▶ **RECORD EXCERPTS**:
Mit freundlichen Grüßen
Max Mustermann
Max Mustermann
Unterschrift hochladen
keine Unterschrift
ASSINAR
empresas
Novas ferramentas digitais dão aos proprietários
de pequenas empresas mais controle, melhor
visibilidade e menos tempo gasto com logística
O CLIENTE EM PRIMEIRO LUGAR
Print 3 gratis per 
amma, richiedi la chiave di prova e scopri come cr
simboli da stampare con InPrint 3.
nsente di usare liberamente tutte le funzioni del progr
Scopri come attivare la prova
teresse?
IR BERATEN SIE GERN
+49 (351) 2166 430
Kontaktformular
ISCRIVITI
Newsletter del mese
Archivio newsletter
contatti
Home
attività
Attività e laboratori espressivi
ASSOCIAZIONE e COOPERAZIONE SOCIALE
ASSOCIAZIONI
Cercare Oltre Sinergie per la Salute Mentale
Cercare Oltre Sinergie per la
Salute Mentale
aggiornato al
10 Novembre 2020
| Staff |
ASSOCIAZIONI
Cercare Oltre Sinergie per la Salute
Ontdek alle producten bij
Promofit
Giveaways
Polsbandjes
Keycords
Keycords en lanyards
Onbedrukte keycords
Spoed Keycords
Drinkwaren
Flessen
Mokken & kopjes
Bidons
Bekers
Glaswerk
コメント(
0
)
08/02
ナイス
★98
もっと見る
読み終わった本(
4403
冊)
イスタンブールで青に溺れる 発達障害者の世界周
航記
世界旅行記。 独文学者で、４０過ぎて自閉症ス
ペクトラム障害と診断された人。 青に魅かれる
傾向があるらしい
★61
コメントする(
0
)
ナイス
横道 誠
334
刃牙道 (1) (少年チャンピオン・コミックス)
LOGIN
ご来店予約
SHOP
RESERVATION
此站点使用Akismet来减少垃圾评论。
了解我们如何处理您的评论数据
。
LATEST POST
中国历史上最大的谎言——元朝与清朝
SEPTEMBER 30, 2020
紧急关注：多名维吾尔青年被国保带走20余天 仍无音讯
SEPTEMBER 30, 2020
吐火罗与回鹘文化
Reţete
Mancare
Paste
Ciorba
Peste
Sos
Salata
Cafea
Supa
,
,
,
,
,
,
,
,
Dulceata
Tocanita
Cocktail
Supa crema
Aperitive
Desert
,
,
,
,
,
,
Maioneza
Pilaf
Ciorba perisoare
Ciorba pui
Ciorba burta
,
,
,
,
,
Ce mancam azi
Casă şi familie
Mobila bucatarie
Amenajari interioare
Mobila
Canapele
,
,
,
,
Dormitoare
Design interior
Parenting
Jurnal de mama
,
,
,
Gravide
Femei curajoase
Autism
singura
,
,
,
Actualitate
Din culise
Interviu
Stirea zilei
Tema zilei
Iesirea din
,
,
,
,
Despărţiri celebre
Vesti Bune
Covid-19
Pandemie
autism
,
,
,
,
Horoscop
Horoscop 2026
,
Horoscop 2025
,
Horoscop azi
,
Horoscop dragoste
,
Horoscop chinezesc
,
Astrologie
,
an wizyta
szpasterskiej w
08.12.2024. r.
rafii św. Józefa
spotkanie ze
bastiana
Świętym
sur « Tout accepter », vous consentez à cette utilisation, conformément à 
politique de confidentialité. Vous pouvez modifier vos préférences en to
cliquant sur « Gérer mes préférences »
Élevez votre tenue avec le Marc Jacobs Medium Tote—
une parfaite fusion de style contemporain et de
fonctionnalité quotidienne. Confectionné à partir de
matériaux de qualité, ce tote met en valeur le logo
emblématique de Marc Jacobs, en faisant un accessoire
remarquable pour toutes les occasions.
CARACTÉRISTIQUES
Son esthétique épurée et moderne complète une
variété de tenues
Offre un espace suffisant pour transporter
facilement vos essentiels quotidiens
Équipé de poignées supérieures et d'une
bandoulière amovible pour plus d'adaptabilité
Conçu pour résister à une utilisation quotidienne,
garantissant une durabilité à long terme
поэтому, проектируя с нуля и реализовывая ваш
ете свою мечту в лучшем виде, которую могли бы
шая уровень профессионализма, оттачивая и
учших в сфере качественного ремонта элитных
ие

▶ **WHAT THIS TASK INVOLVES**: Count how many lines in the records above contain the word "Oltre". Reply with that number only.

▶ **REPLY**: 3